(Directions for this task) In the copy, include every entry exactly but none of its images.

[Stored records]
----

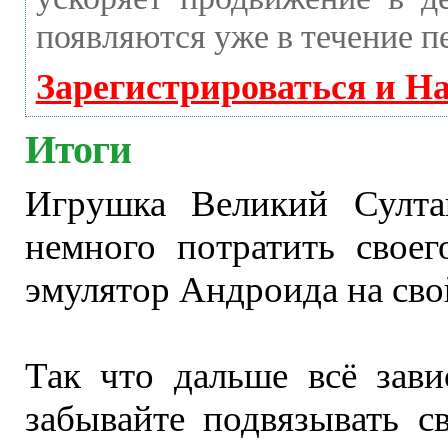
появляются уже в течение п
Зарегистрироваться и Н
Итоги
Игрушка Великий Султа
немного потратить своег
эмулятор Андроида на сво
Так что дальше всё зави
забывайте подвязывать с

----

(Exercise solution)
появляются уже в течение п
Зарегистрироваться и Н
Итоги
Игрушка Великий Султа
немного потратить своег
эмулятор Андроида на сво
Так что дальше всё зави
забывайте подвязывать с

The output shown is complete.